Así que me limité a permanecer un poco en reposo, esperando que el negro se diera cuenta de que yo necesitaba un respiro. Pero creo que no captaba la idea. Y tanto golpes contra la entrada de mi intimidad me estaban poniendo a mil. En vez de reponerse, mi respiración se estaba agitando cada vez más. Mi cuevita estaba cada vez más mojada, y los ojos comenzaron en enturbiárseme Y advertí que, inesperadamente, estaba recorriendo un camino sin retorno. Cuando llegó el momento me agarré de los fuertes bíceps del negro, para no caerme, y mirando el musculoso pecho sin ver, mi conchita se corrió estruendosamente, en medio de temblores.
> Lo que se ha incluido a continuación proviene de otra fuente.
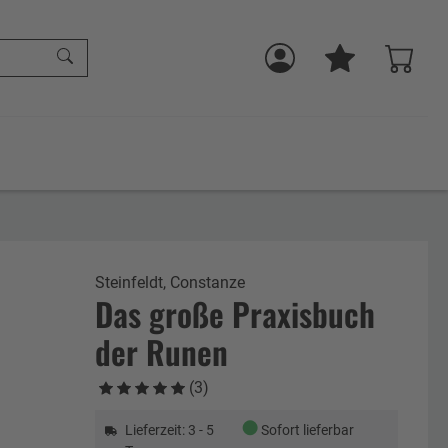
Steinfeldt, Constanze
Das große Praxisbuch
der Runen
(3)
●
Lieferzeit: 3 - 5
Sofort lieferbar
No se si el negro se dio cuenta, ya que siguió batiendo su enorme pollón contra mi empapada intimidad, sin aminorar el ritmo. El muchacho parecía cada vez más contento, de modo que no me atreví a interrumpirlo en la expresión de su entusiasmo. ¡Pero algo debía hacer! Así que en un momento de inspiración le atrápé su pollota entre mis muslos. Aunque estaba lejos de una erección, sentir ese gordo aparato tan caliente, atrapado a la entrada de mi cuevita, fue demasiado para mí, y con los muslos apretados con pasión, volví a correrme mientras el negro me miraba con la boca abierta, y abrazándome al hercúleo cuerpo de mi reciente amigo.
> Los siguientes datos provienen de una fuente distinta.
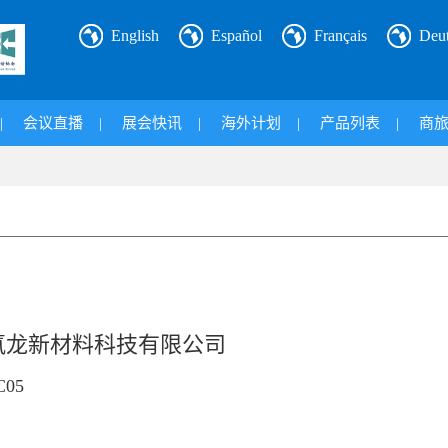
English
Español
Français
Deu
|
会议直播
|
展会快讯
|
海外计划
|
产品列表
|
商
氟龙新材料科技有限公司
05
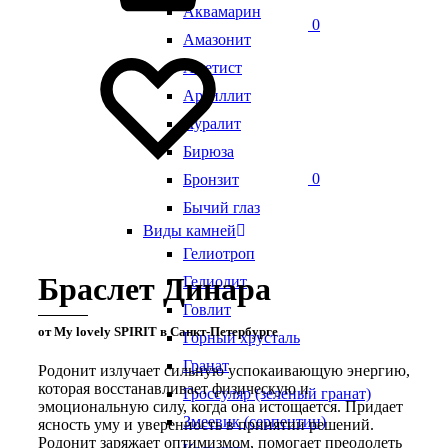
Аквамарин
0
Амазонит
Аметист
Аргиллит
Ауралит
Бирюза
0
Бронзит
Бычий глаз
Виды камней
Гелиотроп
Браслет Динара
Гелиолит
Говлит
от My lovely SPIRIT в Санкт-Петербурге
Горный хрусталь
Гранат
Родонит излучает сильную успокаивающую энергию,
которая восстанавливает физическую и
Гроссуляр (зеленый гранат)
эмоциональную силу, когда она истощается. Придает
Змеевик (серпентин)
ясность уму и уверенность в принятии решений.
Родонит заряжает оптимизмом, помогает преодолеть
Ahí pensé en Armando y en la suerte de que el enorme aparato del negro no estuviera en estado de erección. Así estaba segura de no haber tenido una relación sexual con el muchacho, lo que no hubiera tenido ninguna justificación. Tal vez Penetón pensó que me estaba sintiendo mal, y tuvo la gentileza de acompañarme hasta el sofá, para que pudiera reclinarme. Parecía un poco consternado por mi descompostura, y sentándose a mi lado me acarició afectuosamente la cabeza.
Se polla reposaba sobre uno de sus muslos, sin dar señales de excitación alguna. Agradecí al cielo por esa circunstancia. Y lo miré con agradecimiento. También a su enorme polla. La gentileza con que el negro me acariciaba la cabeza, me conmovía. Y sentí que debía retribuirle su gesto.
Claro que lo que tenía más a mano era su morcillota, ya que las demás partes de su cuerpazo me parecían difíciles de abarcar. Además no había riesgo, ya que su pollón no se paraba, así que mi fidelidad no corría ningún riesgo. Era todo una cuestión más bien fraterna. Y sentí que podía darle mis más tiernas caricias a mi nuevo amigo.
Y acunada en ese momento de confort y sana amistad, me alegré pensando qué gusto le daría a mi Armando cuando le contara de mi nuevo amigo. Sin abrumarlo con los detalles, claro, Porque yo creo que una debe darle lo mejor de si misma a su cónyuge, compartir con él los mejores momentos.